Court Approves SDS Settlement
Chief Superior Court Judge David Barrett of the Enotah Judicial Circuit signed a consent order Feb. 8 approving the settlement.
The service delivery dispute between Gwinnett County and its cities has officially ended.
On Feb. 7, the Gwinnett County Board of Commissioners and 15 Gwinnett cities approved a proposed settlement to the Service Delivery Strategy (SDS) lawsuit. On Feb. 8, Chief Superior Court Judge David Barrett of the Enotah Judicial Circuit signed a consent order approving the settlement.
As part of the settlement, four new service districts will be implemented in 2013 for fire and emergency medical services, police services, Loganville Emergency Medical Services and planning, development, zoning and code enforcement services. Gwinnett County will provide services only to cities that elect to participate in the special service district for each service.
Once the new service districts are implemented, property owners in cities that opt out of the service districts will not pay county taxes for those services.

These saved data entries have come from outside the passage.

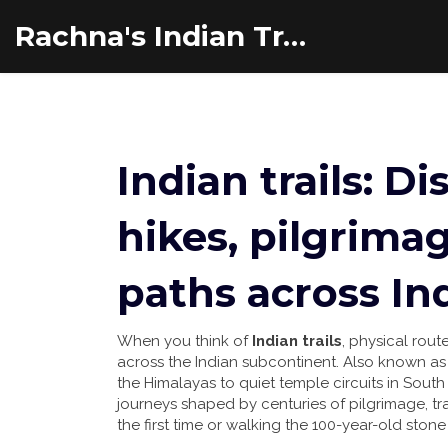
Rachna's Indian Travel Adventures
Indian trails: D
hikes, pilgrimag
paths across In
When you think of
Indian trails
,
physical route
across the Indian subcontinent
. Also known a
the Himalayas to quiet temple circuits in South 
journeys shaped by centuries of pilgrimage, tra
the first time or walking the 100-year-old stone 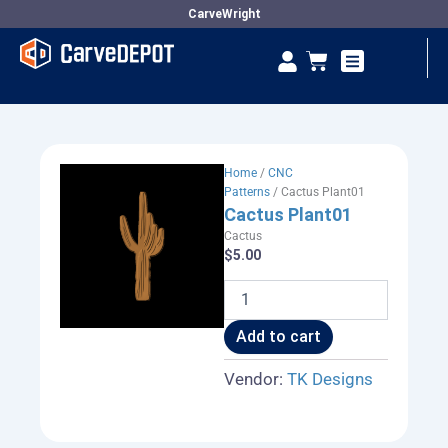
Skip
CarveWright
to
Se
Cart
content
Vendor Dashboard
Home
/
CNC
Patterns
/ Cactus Plant01
Cactus Plant01
Cactus
$
5.00
Cactus
Plant01
quantity
Add to cart
Vendor:
TK Designs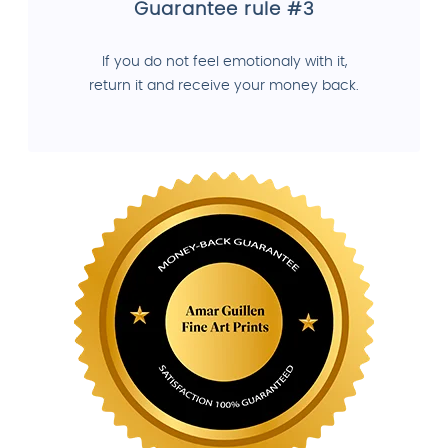
Guarantee rule #3
If you do not feel emotionaly with it,
return it and receive your money back.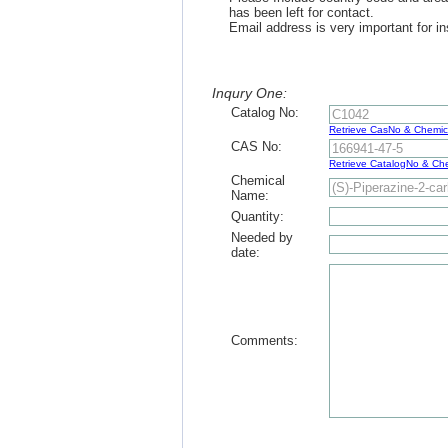
has been left for contact.
Email address is very important for in
Inqury One:
Catalog No:
Retrieve CasNo & Chemi
CAS No:
Retrieve CatalogNo & C
Chemical
Name:
Quantity:
Needed by
date:
Comments: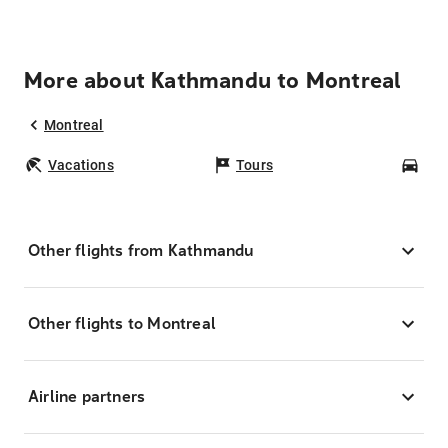
More about Kathmandu to Montreal
Montreal
Vacations
Tours
Car
Other flights from Kathmandu
Other flights to Montreal
Airline partners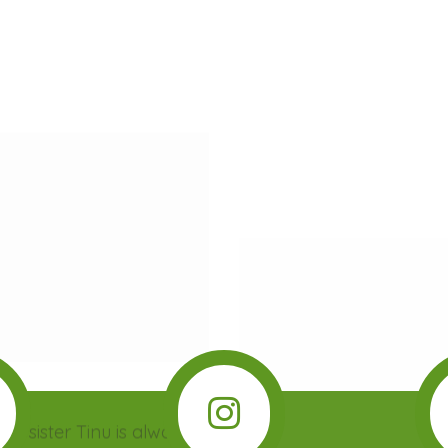
A VERY IMPORTANT TREE
by sister Tinu is always
A wordless book about a 
 Tayo doesn’t understand
girl who wants to pre
 she be hungry? Sleepy?
brother from cutting do
pset? With the…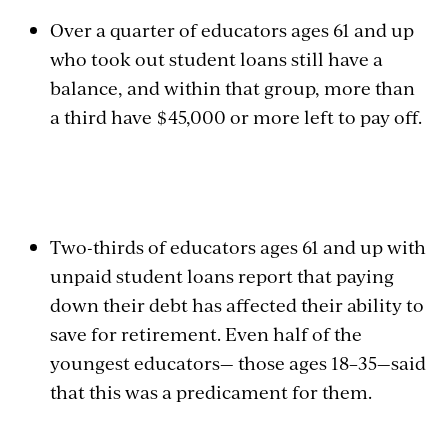
Over a quarter of educators ages 61 and up
who took out student loans still have a
balance, and within that group, more than
a third have $45,000 or more left to pay off.
Two-thirds of educators ages 61 and up with
unpaid student loans report that paying
down their debt has affected their ability to
save for retirement. Even half of the
youngest educators— those ages 18–35—said
that this was a predicament for them.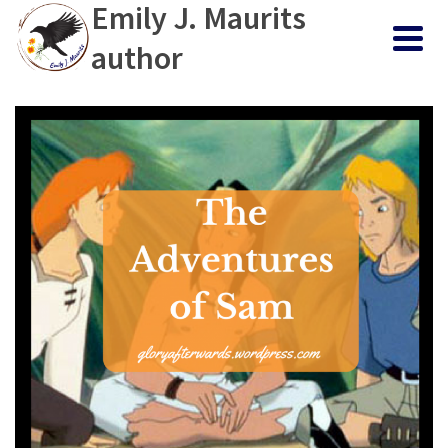
Emily J. Maurits
author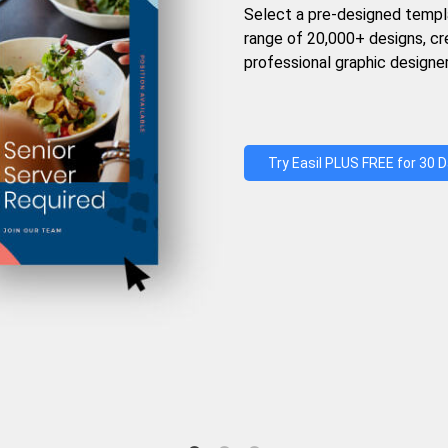
Select a pre-designed templ
range of 20,000+ designs, c
professional graphic designer
Try Easil PLUS FREE for 30 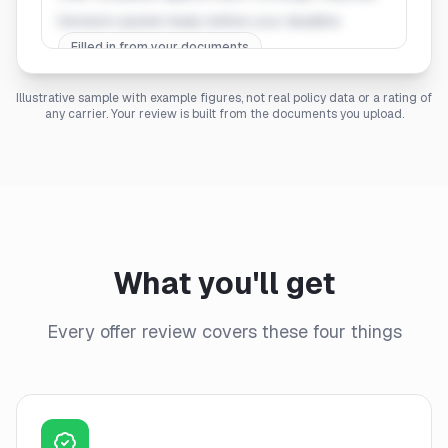
Decision packet ready before your deadline
Filled in from your documents
Illustrative sample with example figures, not real policy data or a rating of
any carrier. Your review is built from the documents you upload.
What you'll get
Every offer review covers these four things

Though the change in service providers will be effective immediately, there will be no changes in property tax billing for 2012.
The court’s approval of the settlement means the sanctions that have prevented the involved parties from receiving state loans, grants and permits will be lifted.
“I am pleased that we were finally able to come to an agreement among ourselves rather than have to either abide by the trial court’s ruling or continue the lengthy and uncertain appeal process,” said Commission Chairman Charlotte Nash in a released statement. “The settlement is much preferable to the trial court ruling.”
State law requires cities and counties to define service districts and specify how the services will be funded as part of a service delivery strategy (SDS) agreement. The last Gwinnett County SDS agreement was to have been revised in 2009, but the county and municipal governments failed to reach an agreement. Gwinnett County filed a lawsuit in 2009 and the case went to trial in 2010. In September 2011, the trial judge issued a ruling which the county appealed.
“It’s worth repeating that countless hours of negotiations and a great deal of hard work went into reaching this settlement,” Nash said. “The issues surrounding service delivery and funding would not have been resolved without the commitment of all the elected officials involved – mayors, council members and commissioners.”